雨宿り
「これじゃあ、あなたがオレの所に来た意味がないですね」
 首筋を伝い落ちる雫を遡るようにして舐め上げ、蔵馬が言った。俺はその言葉の意味が分からなかったから、ただ睨みつけた。薄く微笑った蔵馬が、唇に触れる。
「雨に濡れないために来てるのに、全身ずぶ濡れ」
「……濡れたわけじゃない。これは俺のだ」
「オレの汗も、混ざってますよ」
 繋がったまま体を捻り、俺をベッドへと押し付ける。一度だけ蔵馬が腰を打ちつけると、その顎を伝って、俺の胸に汗が落ちた。
「ほら、濡れた」
「これくらい、濡れたうちに入らん」
 手を伸ばし、蔵馬の首を掴む。ぬるりとした感触に滑らないよう手に力を入れると、蔵馬の顔が僅かに歪んだ。

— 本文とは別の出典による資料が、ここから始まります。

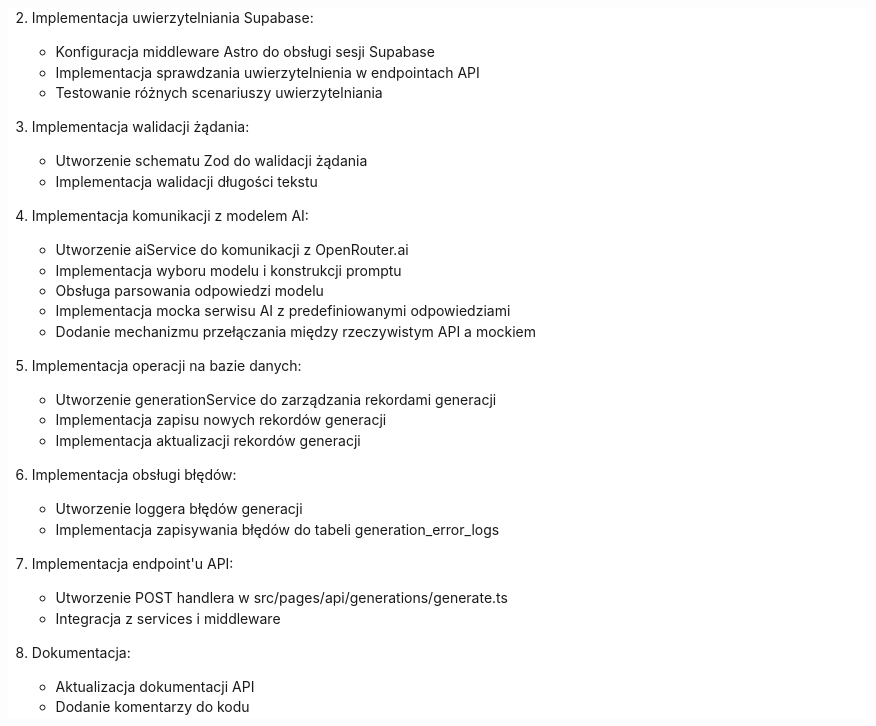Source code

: 2. Implementacja uwierzytelniania Supabase:

   - Konfiguracja middleware Astro do obsługi sesji Supabase
   - Implementacja sprawdzania uwierzytelnienia w endpointach API
   - Testowanie różnych scenariuszy uwierzytelniania

3. Implementacja walidacji żądania:

   - Utworzenie schematu Zod do walidacji żądania
   - Implementacja walidacji długości tekstu

4. Implementacja komunikacji z modelem AI:

   - Utworzenie aiService do komunikacji z OpenRouter.ai
   - Implementacja wyboru modelu i konstrukcji promptu
   - Obsługa parsowania odpowiedzi modelu
   - Implementacja mocka serwisu AI z predefiniowanymi odpowiedziami
   - Dodanie mechanizmu przełączania między rzeczywistym API a mockiem

5. Implementacja operacji na bazie danych:

   - Utworzenie generationService do zarządzania rekordami generacji
   - Implementacja zapisu nowych rekordów generacji
   - Implementacja aktualizacji rekordów generacji

6. Implementacja obsługi błędów:

   - Utworzenie loggera błędów generacji
   - Implementacja zapisywania błędów do tabeli generation_error_logs

7. Implementacja endpoint'u API:

   - Utworzenie POST handlera w src/pages/api/generations/generate.ts
   - Integracja z services i middleware

8. Dokumentacja:
   - Aktualizacja dokumentacji API
   - Dodanie komentarzy do kodu
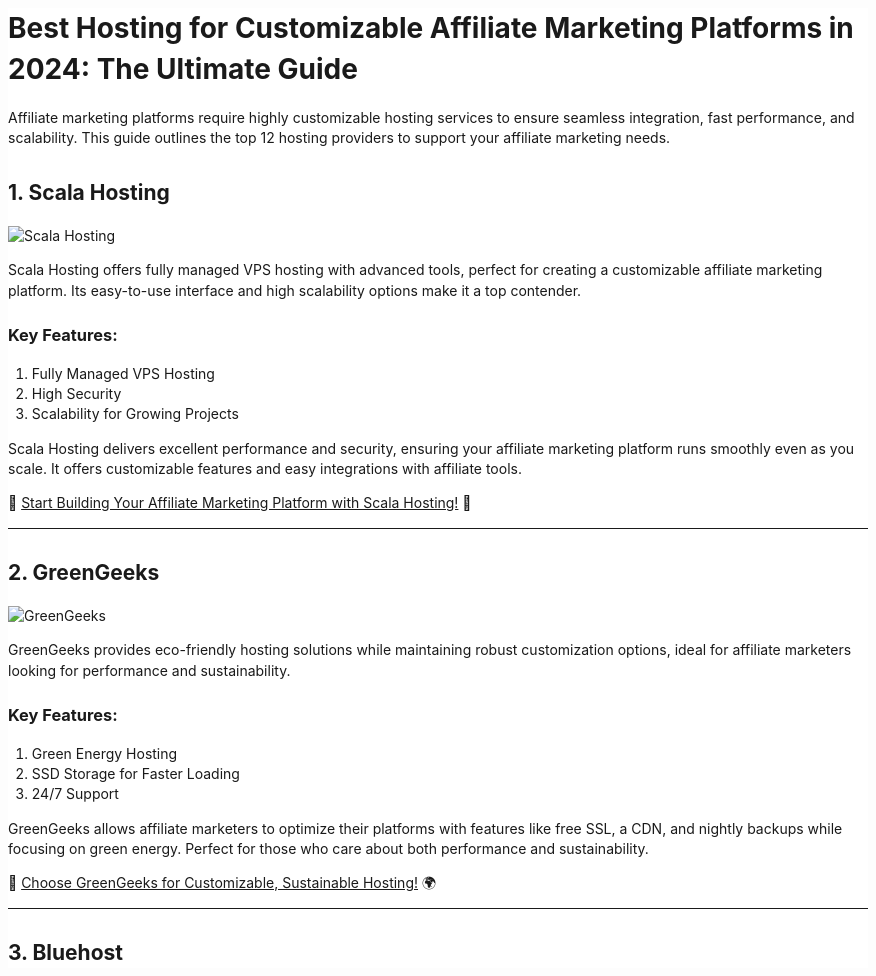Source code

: # Best Hosting for Customizable Affiliate Marketing Platforms in 2024: The Ultimate Guide

Affiliate marketing platforms require highly customizable hosting services to ensure seamless integration, fast performance, and scalability. This guide outlines the top 12 hosting providers to support your affiliate marketing needs.

## 1. Scala Hosting

![Scala Hosting](https://i.imgur.com/uJ5JIK3.png "Scala Web Hosting")

Scala Hosting offers fully managed VPS hosting with advanced tools, perfect for creating a customizable affiliate marketing platform. Its easy-to-use interface and high scalability options make it a top contender.

### Key Features:
1. Fully Managed VPS Hosting
2. High Security
3. Scalability for Growing Projects

Scala Hosting delivers excellent performance and security, ensuring your affiliate marketing platform runs smoothly even as you scale. It offers customizable features and easy integrations with affiliate tools.

🚀 [Start Building Your Affiliate Marketing Platform with Scala Hosting!](https://snipitx.com/scala-jy) 🌟

---

## 2. GreenGeeks

![GreenGeeks](https://i.imgur.com/eEwuntu.jpg "GreenGeeks Hosting")

GreenGeeks provides eco-friendly hosting solutions while maintaining robust customization options, ideal for affiliate marketers looking for performance and sustainability.

### Key Features:
1. Green Energy Hosting
2. SSD Storage for Faster Loading
3. 24/7 Support

GreenGeeks allows affiliate marketers to optimize their platforms with features like free SSL, a CDN, and nightly backups while focusing on green energy. Perfect for those who care about both performance and sustainability.

🌱 [Choose GreenGeeks for Customizable, Sustainable Hosting!](https://snipitx.com/greengeeks-jy) 🌍

---

## 3. Bluehost
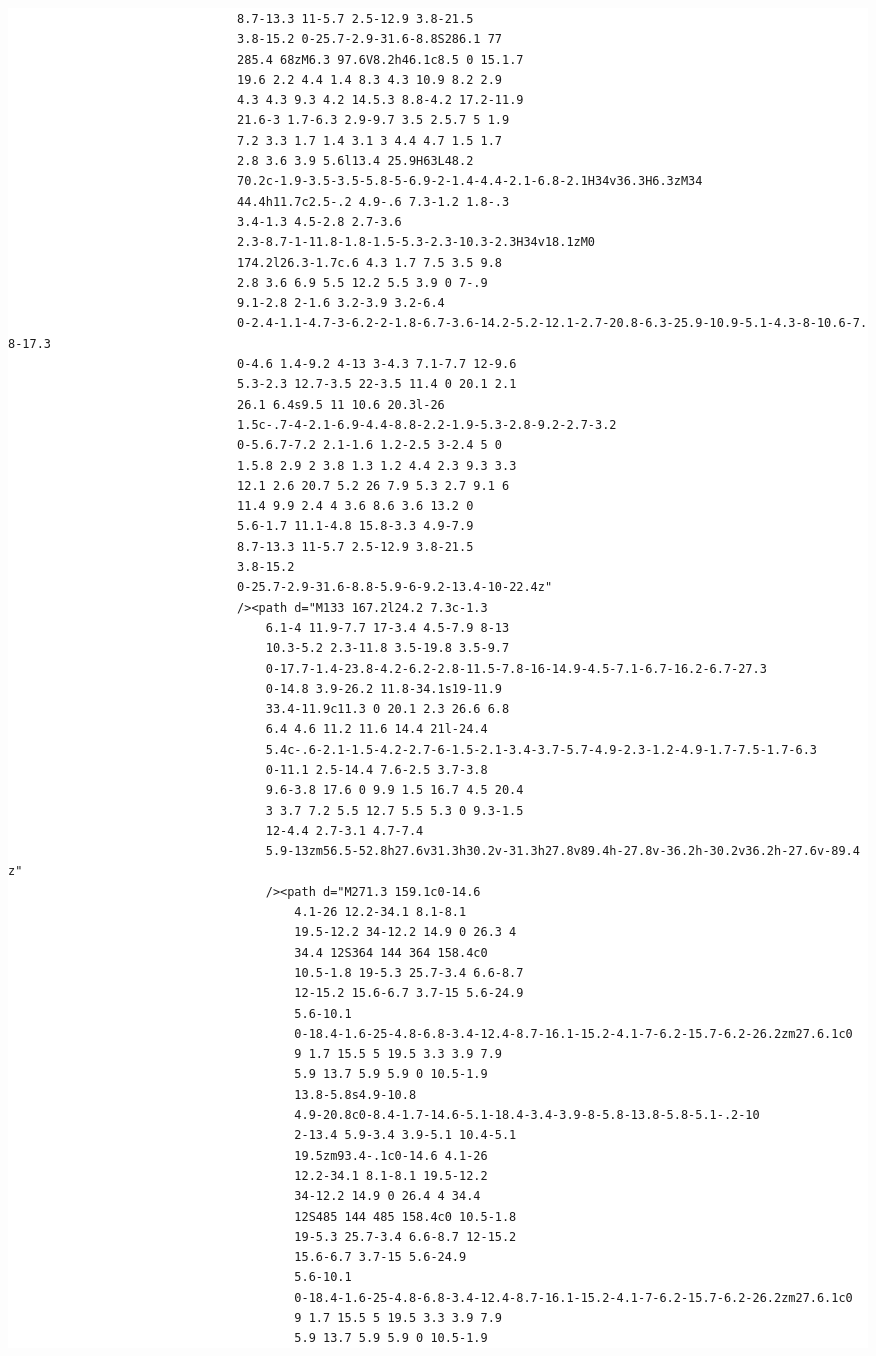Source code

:                                     8.7-13.3 11-5.7 2.5-12.9 3.8-21.5
                                    3.8-15.2 0-25.7-2.9-31.6-8.8S286.1 77
                                    285.4 68zM6.3 97.6V8.2h46.1c8.5 0 15.1.7
                                    19.6 2.2 4.4 1.4 8.3 4.3 10.9 8.2 2.9
                                    4.3 4.3 9.3 4.2 14.5.3 8.8-4.2 17.2-11.9
                                    21.6-3 1.7-6.3 2.9-9.7 3.5 2.5.7 5 1.9
                                    7.2 3.3 1.7 1.4 3.1 3 4.4 4.7 1.5 1.7
                                    2.8 3.6 3.9 5.6l13.4 25.9H63L48.2
                                    70.2c-1.9-3.5-3.5-5.8-5-6.9-2-1.4-4.4-2.1-6.8-2.1H34v36.3H6.3zM34
                                    44.4h11.7c2.5-.2 4.9-.6 7.3-1.2 1.8-.3
                                    3.4-1.3 4.5-2.8 2.7-3.6
                                    2.3-8.7-1-11.8-1.8-1.5-5.3-2.3-10.3-2.3H34v18.1zM0
                                    174.2l26.3-1.7c.6 4.3 1.7 7.5 3.5 9.8
                                    2.8 3.6 6.9 5.5 12.2 5.5 3.9 0 7-.9
                                    9.1-2.8 2-1.6 3.2-3.9 3.2-6.4
                                    0-2.4-1.1-4.7-3-6.2-2-1.8-6.7-3.6-14.2-5.2-12.1-2.7-20.8-6.3-25.9-10.9-5.1-4.3-8-10.6-7.8-17.3
                                    0-4.6 1.4-9.2 4-13 3-4.3 7.1-7.7 12-9.6
                                    5.3-2.3 12.7-3.5 22-3.5 11.4 0 20.1 2.1
                                    26.1 6.4s9.5 11 10.6 20.3l-26
                                    1.5c-.7-4-2.1-6.9-4.4-8.8-2.2-1.9-5.3-2.8-9.2-2.7-3.2
                                    0-5.6.7-7.2 2.1-1.6 1.2-2.5 3-2.4 5 0
                                    1.5.8 2.9 2 3.8 1.3 1.2 4.4 2.3 9.3 3.3
                                    12.1 2.6 20.7 5.2 26 7.9 5.3 2.7 9.1 6
                                    11.4 9.9 2.4 4 3.6 8.6 3.6 13.2 0
                                    5.6-1.7 11.1-4.8 15.8-3.3 4.9-7.9
                                    8.7-13.3 11-5.7 2.5-12.9 3.8-21.5
                                    3.8-15.2
                                    0-25.7-2.9-31.6-8.8-5.9-6-9.2-13.4-10-22.4z"
                                    /><path d="M133 167.2l24.2 7.3c-1.3
                                        6.1-4 11.9-7.7 17-3.4 4.5-7.9 8-13
                                        10.3-5.2 2.3-11.8 3.5-19.8 3.5-9.7
                                        0-17.7-1.4-23.8-4.2-6.2-2.8-11.5-7.8-16-14.9-4.5-7.1-6.7-16.2-6.7-27.3
                                        0-14.8 3.9-26.2 11.8-34.1s19-11.9
                                        33.4-11.9c11.3 0 20.1 2.3 26.6 6.8
                                        6.4 4.6 11.2 11.6 14.4 21l-24.4
                                        5.4c-.6-2.1-1.5-4.2-2.7-6-1.5-2.1-3.4-3.7-5.7-4.9-2.3-1.2-4.9-1.7-7.5-1.7-6.3
                                        0-11.1 2.5-14.4 7.6-2.5 3.7-3.8
                                        9.6-3.8 17.6 0 9.9 1.5 16.7 4.5 20.4
                                        3 3.7 7.2 5.5 12.7 5.5 5.3 0 9.3-1.5
                                        12-4.4 2.7-3.1 4.7-7.4
                                        5.9-13zm56.5-52.8h27.6v31.3h30.2v-31.3h27.8v89.4h-27.8v-36.2h-30.2v36.2h-27.6v-89.4z"
                                        /><path d="M271.3 159.1c0-14.6
                                            4.1-26 12.2-34.1 8.1-8.1
                                            19.5-12.2 34-12.2 14.9 0 26.3 4
                                            34.4 12S364 144 364 158.4c0
                                            10.5-1.8 19-5.3 25.7-3.4 6.6-8.7
                                            12-15.2 15.6-6.7 3.7-15 5.6-24.9
                                            5.6-10.1
                                            0-18.4-1.6-25-4.8-6.8-3.4-12.4-8.7-16.1-15.2-4.1-7-6.2-15.7-6.2-26.2zm27.6.1c0
                                            9 1.7 15.5 5 19.5 3.3 3.9 7.9
                                            5.9 13.7 5.9 5.9 0 10.5-1.9
                                            13.8-5.8s4.9-10.8
                                            4.9-20.8c0-8.4-1.7-14.6-5.1-18.4-3.4-3.9-8-5.8-13.8-5.8-5.1-.2-10
                                            2-13.4 5.9-3.4 3.9-5.1 10.4-5.1
                                            19.5zm93.4-.1c0-14.6 4.1-26
                                            12.2-34.1 8.1-8.1 19.5-12.2
                                            34-12.2 14.9 0 26.4 4 34.4
                                            12S485 144 485 158.4c0 10.5-1.8
                                            19-5.3 25.7-3.4 6.6-8.7 12-15.2
                                            15.6-6.7 3.7-15 5.6-24.9
                                            5.6-10.1
                                            0-18.4-1.6-25-4.8-6.8-3.4-12.4-8.7-16.1-15.2-4.1-7-6.2-15.7-6.2-26.2zm27.6.1c0
                                            9 1.7 15.5 5 19.5 3.3 3.9 7.9
                                            5.9 13.7 5.9 5.9 0 10.5-1.9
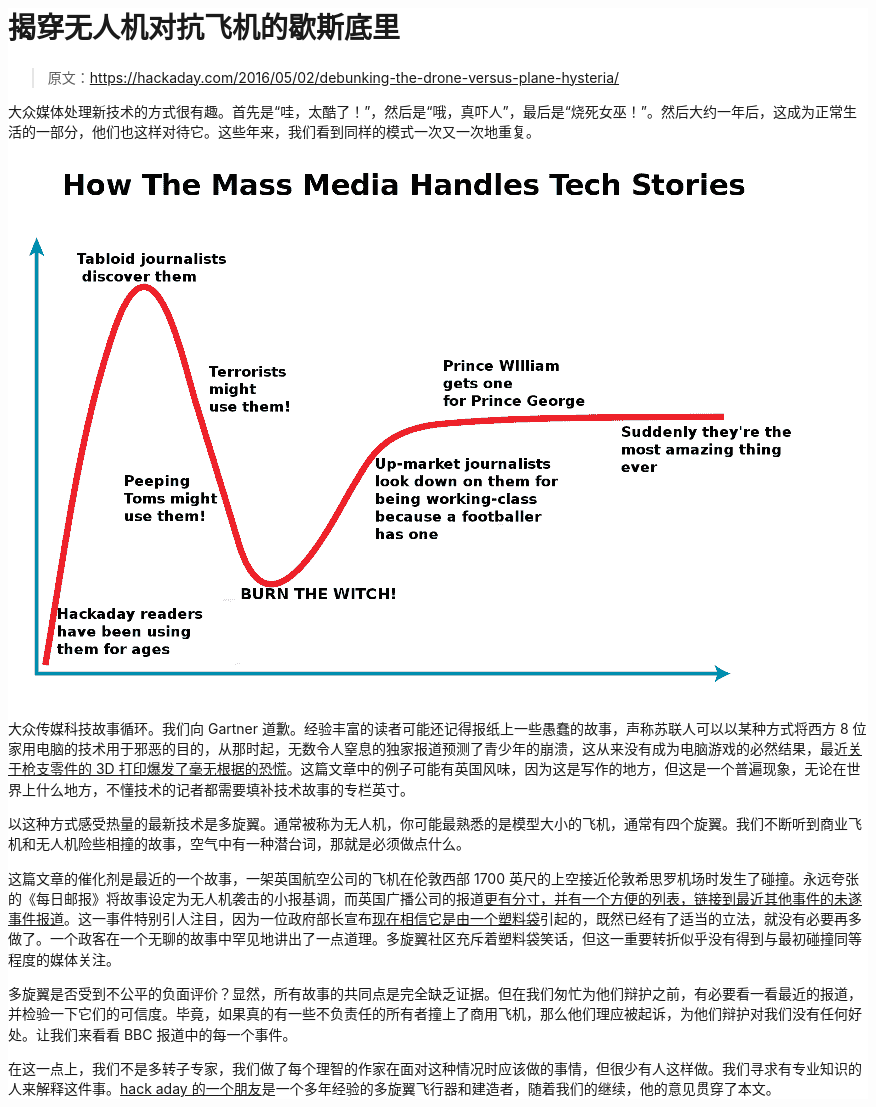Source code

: # 揭穿无人机对抗飞机的歇斯底里

> 原文：<https://hackaday.com/2016/05/02/debunking-the-drone-versus-plane-hysteria/>

大众媒体处理新技术的方式很有趣。首先是“哇，太酷了！”，然后是“哦，真吓人”，最后是“烧死女巫！”。然后大约一年后，这成为正常生活的一部分，他们也这样对待它。这些年来，我们看到同样的模式一次又一次地重复。

[![The mass media tech story cycle. Our apologies to Gartner. Curve image: Jeremykemp [ CC BY-SA 3.0 ], via Wikimedia Commons](img/0da09a3c0c81158cb611e16e34f4e36c.png)](https://hackaday.com/wp-content/uploads/2016/04/media-tech-cycle-800px1.png) 

大众传媒科技故事循环。我们向 Gartner 道歉。经验丰富的读者可能还记得报纸上一些愚蠢的故事，声称苏联人可以以某种方式将西方 8 位家用电脑的技术用于邪恶的目的，从那时起，无数令人窒息的独家报道预测了青少年的崩溃，这从来没有成为电脑游戏的必然结果，最近[关于枪支零件的 3D 打印爆发了毫无根据的恐慌](http://www.bbc.co.uk/news/uk-england-manchester-24666591)。这篇文章中的例子可能有英国风味，因为这是写作的地方，但这是一个普遍现象，无论在世界上什么地方，不懂技术的记者都需要填补技术故事的专栏英寸。

以这种方式感受热量的最新技术是多旋翼。通常被称为无人机，你可能最熟悉的是模型大小的飞机，通常有四个旋翼。我们不断听到商业飞机和无人机险些相撞的故事，空气中有一种潜台词，那就是必须做点什么。

这篇文章的催化剂是最近的一个故事，一架英国航空公司的飞机在伦敦西部 1700 英尺的上空接近伦敦希思罗机场时发生了碰撞。永远夸张的《每日邮报》将故事设定为无人机袭击的小报基调，而英国广播公司的报道[更有分寸，并有一个方便的列表，链接到最近其他事件的未遂事件报道](http://www.bbc.co.uk/news/uk-36069002)。这一事件特别引人注目，因为一位政府部长宣布[现在相信它是由一个塑料袋](http://www.telegraph.co.uk/news/2016/04/21/drone-believed-to-have-hit-british-airways-flight-may-have-been/)引起的，既然已经有了适当的立法，就没有必要再多做了。一个政客在一个无聊的故事中罕见地讲出了一点道理。多旋翼社区充斥着塑料袋笑话，但这一重要转折似乎没有得到与最初碰撞同等程度的媒体关注。

多旋翼是否受到不公平的负面评价？显然，所有故事的共同点是完全缺乏证据。但在我们匆忙为他们辩护之前，有必要看一看最近的报道，并检验一下它们的可信度。毕竟，如果真的有一些不负责任的所有者撞上了商用飞机，那么他们理应被起诉，为他们辩护对我们没有任何好处。让我们来看看 BBC 报道中的每一个事件。

在这一点上，我们不是多转子专家，我们做了每个理智的作家在面对这种情况时应该做的事情，但很少有人这样做。我们寻求有专业知识的人来解释这件事。[hack aday 的一个朋友](https://www.youtube.com/channel/UCEA-aHUVVOl9iYeo5PoGVNA)是一个多年经验的多旋翼飞行器和建造者，随着我们的继续，他的意见贯穿了本文。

 構わず上体を少し持ち上げ、顎を伝う汗を舐め取る。そのまま舌を滑らせようとしたが、再び動き出した蔵馬に、俺はベッドに背をつけてしまった。
「く、そ」
 笑う蔵馬が悔しく、掴んでいた首に爪を立てる。それでも笑みを浮かべたままだったから、思い切り引っかいてやると、ようやくうめき声を上げた。
「……傷、出来ると。汗染みるんだけど」
「それなら、外でするか?」
「何?」
「雨で洗い流しながらすれば、染みることはないだろう?」
 笑って、蔵馬の欠片のついた指先を舐める。抉り方が足りなかったのか肉の味を感じることは出来なかったが、代わりにベッタリとついた蔵馬の汗の味がした。
 分からない。そう言いたげな目が、俺を見つめる。
「貴様は。俺が本当にそれを目的にここに来ていると思っているのか?」
「……飛影、それって」
「外でするのか? それとも、このまま続けるか?」
 蔵馬の言葉を遮るように俺は言うと、その首に両腕をかけた。そして、決断を急くよう、ゆっくりと腰を動かし始めた。